What needs to be done:
From the line with "الواجهة التي تمنح الإضافة الحق في التحكم في" through the line with "Aviso legal", inclusive, return each line of the data below exactly and leave the rest out.

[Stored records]
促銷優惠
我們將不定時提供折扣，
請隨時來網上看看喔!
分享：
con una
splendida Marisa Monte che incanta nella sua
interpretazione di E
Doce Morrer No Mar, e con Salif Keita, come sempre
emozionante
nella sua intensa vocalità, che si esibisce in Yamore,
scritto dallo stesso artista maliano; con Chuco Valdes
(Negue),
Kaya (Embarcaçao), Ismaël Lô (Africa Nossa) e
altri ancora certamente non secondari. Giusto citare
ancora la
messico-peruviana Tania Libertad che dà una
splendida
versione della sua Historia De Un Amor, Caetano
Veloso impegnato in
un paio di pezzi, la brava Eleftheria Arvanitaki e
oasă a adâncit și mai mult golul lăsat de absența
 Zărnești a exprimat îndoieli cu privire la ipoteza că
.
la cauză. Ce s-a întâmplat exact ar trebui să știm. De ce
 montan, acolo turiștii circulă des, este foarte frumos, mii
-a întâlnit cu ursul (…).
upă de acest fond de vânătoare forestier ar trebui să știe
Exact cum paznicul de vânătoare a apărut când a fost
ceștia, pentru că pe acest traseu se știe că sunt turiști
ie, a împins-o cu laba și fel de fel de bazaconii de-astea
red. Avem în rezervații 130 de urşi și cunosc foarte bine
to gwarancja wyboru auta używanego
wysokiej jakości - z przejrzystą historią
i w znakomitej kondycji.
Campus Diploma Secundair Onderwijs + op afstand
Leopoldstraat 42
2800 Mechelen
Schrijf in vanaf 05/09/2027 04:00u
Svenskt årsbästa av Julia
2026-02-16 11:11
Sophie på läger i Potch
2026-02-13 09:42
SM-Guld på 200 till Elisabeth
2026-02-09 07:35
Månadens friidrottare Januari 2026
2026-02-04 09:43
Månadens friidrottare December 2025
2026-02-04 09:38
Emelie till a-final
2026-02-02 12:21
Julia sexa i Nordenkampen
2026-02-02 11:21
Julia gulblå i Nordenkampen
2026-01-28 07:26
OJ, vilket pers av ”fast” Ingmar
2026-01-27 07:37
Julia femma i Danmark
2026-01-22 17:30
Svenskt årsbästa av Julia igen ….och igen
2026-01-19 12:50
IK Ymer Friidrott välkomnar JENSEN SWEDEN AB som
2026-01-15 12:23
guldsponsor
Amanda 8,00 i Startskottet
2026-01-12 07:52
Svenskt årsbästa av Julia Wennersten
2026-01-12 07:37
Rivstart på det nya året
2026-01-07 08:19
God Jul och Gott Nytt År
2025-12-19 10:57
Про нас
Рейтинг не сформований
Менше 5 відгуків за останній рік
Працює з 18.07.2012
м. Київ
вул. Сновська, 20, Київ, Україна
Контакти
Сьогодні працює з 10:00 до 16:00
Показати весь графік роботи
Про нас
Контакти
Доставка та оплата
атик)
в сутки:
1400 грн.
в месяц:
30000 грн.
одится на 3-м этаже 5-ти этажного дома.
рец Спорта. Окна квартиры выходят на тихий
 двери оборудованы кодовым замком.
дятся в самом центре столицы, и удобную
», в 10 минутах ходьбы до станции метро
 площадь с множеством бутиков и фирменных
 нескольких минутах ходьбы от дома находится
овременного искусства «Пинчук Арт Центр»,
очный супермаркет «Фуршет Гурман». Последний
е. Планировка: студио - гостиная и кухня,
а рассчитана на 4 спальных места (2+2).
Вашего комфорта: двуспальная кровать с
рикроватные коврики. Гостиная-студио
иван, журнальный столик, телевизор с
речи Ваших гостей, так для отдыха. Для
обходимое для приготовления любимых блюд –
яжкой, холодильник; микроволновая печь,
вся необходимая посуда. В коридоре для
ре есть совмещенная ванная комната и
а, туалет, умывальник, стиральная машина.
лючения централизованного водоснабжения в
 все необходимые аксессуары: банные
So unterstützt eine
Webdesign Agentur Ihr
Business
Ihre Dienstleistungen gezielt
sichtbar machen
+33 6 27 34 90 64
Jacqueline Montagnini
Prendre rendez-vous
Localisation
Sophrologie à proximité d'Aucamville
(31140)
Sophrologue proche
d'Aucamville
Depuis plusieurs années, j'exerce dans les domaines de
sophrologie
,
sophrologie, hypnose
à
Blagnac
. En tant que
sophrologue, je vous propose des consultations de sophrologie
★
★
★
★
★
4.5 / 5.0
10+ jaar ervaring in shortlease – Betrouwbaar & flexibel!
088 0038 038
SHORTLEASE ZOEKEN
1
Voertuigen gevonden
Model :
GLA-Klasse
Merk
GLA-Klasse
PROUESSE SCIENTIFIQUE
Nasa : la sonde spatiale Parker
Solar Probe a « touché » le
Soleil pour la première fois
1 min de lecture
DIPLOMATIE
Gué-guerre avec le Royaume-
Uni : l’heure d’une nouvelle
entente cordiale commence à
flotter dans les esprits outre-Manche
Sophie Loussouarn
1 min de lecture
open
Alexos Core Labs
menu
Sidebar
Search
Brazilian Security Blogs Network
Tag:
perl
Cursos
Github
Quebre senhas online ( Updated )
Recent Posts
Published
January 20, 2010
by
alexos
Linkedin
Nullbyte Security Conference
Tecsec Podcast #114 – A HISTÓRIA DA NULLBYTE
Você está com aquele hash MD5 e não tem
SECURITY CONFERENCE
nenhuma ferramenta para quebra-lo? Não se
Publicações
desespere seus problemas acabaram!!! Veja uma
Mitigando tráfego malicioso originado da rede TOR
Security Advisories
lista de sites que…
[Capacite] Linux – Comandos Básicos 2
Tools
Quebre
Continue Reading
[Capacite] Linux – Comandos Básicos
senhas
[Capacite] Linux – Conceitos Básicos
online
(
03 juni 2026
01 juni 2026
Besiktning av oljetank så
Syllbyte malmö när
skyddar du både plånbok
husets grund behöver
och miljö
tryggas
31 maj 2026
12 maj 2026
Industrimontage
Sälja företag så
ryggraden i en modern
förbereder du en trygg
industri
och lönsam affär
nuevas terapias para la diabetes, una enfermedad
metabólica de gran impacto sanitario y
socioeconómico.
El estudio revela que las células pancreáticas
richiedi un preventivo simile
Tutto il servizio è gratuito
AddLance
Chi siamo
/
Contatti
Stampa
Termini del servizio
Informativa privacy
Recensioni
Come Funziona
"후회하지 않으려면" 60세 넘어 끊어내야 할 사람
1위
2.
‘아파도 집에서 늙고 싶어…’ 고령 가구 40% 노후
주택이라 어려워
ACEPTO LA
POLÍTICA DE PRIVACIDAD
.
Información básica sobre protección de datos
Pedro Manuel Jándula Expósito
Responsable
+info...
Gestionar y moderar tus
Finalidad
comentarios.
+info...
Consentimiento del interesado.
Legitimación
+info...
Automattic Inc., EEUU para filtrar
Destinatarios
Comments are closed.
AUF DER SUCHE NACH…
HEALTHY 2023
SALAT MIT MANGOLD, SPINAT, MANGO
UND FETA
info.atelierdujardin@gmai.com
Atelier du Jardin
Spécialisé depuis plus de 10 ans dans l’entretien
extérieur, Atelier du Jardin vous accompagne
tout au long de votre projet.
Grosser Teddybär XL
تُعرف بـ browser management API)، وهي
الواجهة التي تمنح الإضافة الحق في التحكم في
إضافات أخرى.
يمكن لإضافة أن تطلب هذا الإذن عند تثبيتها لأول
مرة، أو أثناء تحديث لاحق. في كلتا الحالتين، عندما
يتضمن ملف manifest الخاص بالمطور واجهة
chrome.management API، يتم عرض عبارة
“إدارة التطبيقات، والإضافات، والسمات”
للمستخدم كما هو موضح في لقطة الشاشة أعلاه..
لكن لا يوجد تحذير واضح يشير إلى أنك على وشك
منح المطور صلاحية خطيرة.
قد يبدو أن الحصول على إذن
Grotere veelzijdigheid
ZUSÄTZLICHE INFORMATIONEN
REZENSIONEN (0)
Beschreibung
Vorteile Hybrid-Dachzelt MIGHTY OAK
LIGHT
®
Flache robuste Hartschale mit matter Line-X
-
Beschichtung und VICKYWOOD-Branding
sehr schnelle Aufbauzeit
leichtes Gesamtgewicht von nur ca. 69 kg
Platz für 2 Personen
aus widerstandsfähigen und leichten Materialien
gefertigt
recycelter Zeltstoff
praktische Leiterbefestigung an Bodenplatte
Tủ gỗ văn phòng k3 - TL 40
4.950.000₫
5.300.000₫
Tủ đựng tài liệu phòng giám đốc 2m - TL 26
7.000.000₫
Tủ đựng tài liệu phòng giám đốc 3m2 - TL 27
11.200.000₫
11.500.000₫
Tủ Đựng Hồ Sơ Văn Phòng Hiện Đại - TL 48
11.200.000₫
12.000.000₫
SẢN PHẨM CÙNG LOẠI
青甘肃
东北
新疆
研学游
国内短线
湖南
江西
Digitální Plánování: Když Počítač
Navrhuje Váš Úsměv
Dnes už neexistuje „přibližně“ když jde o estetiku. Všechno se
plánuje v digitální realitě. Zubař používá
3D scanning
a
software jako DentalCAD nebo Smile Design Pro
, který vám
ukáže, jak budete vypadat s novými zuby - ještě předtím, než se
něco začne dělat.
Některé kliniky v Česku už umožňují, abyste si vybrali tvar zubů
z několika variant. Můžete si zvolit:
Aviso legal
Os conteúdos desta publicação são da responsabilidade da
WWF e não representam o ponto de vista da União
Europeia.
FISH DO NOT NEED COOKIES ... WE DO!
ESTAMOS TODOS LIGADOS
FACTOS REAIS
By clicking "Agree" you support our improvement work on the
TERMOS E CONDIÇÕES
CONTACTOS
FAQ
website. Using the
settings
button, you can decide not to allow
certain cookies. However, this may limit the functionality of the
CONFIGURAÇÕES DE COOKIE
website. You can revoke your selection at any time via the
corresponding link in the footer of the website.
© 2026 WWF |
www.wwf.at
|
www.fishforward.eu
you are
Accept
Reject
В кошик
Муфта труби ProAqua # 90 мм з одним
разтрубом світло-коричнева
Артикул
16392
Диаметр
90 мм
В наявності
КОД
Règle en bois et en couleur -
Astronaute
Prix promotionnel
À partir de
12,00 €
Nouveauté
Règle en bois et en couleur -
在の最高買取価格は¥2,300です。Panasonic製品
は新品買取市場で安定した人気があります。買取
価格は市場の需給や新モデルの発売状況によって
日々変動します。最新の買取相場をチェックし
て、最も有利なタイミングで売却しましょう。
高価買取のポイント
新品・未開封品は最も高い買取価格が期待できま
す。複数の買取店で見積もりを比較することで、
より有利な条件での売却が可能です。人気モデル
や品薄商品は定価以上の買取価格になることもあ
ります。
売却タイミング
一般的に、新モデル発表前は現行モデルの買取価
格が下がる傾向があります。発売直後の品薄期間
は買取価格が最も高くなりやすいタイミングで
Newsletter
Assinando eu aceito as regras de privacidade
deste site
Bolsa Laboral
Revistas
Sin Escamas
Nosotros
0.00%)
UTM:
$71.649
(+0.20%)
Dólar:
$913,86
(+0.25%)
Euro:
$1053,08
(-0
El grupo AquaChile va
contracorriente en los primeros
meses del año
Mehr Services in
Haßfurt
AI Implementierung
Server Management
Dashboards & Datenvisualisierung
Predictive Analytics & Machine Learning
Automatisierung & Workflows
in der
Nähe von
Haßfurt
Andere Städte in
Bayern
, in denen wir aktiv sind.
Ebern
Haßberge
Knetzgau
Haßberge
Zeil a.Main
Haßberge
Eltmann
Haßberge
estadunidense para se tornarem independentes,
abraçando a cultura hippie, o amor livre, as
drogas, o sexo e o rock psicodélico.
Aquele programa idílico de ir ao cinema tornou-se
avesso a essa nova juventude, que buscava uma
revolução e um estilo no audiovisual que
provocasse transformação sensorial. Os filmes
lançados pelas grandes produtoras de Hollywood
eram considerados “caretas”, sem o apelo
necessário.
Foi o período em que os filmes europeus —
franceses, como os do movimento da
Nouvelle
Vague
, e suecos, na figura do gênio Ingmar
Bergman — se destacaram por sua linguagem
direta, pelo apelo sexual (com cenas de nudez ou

Response:
الواجهة التي تمنح الإضافة الحق في التحكم في
إضافات أخرى.
يمكن لإضافة أن تطلب هذا الإذن عند تثبيتها لأول
مرة، أو أثناء تحديث لاحق. في كلتا الحالتين، عندما
يتضمن ملف manifest الخاص بالمطور واجهة
chrome.management API، يتم عرض عبارة
“إدارة التطبيقات، والإضافات، والسمات”
للمستخدم كما هو موضح في لقطة الشاشة أعلاه..
لكن لا يوجد تحذير واضح يشير إلى أنك على وشك
منح المطور صلاحية خطيرة.
قد يبدو أن الحصول على إذن
Grotere veelzijdigheid
ZUSÄTZLICHE INFORMATIONEN
REZENSIONEN (0)
Beschreibung
Vorteile Hybrid-Dachzelt MIGHTY OAK
LIGHT
®
Flache robuste Hartschale mit matter Line-X
-
Beschichtung und VICKYWOOD-Branding
sehr schnelle Aufbauzeit
leichtes Gesamtgewicht von nur ca. 69 kg
Platz für 2 Personen
aus widerstandsfähigen und leichten Materialien
gefertigt
recycelter Zeltstoff
praktische Leiterbefestigung an Bodenplatte
Tủ gỗ văn phòng k3 - TL 40
4.950.000₫
5.300.000₫
Tủ đựng tài liệu phòng giám đốc 2m - TL 26
7.000.000₫
Tủ đựng tài liệu phòng giám đốc 3m2 - TL 27
11.200.000₫
11.500.000₫
Tủ Đựng Hồ Sơ Văn Phòng Hiện Đại - TL 48
11.200.000₫
12.000.000₫
SẢN PHẨM CÙNG LOẠI
青甘肃
东北
新疆
研学游
国内短线
湖南
江西
Digitální Plánování: Když Počítač
Navrhuje Váš Úsměv
Dnes už neexistuje „přibližně“ když jde o estetiku. Všechno se
plánuje v digitální realitě. Zubař používá
3D scanning
a
software jako DentalCAD nebo Smile Design Pro
, který vám
ukáže, jak budete vypadat s novými zuby - ještě předtím, než se
něco začne dělat.
Některé kliniky v Česku už umožňují, abyste si vybrali tvar zubů
z několika variant. Můžete si zvolit:
Aviso legal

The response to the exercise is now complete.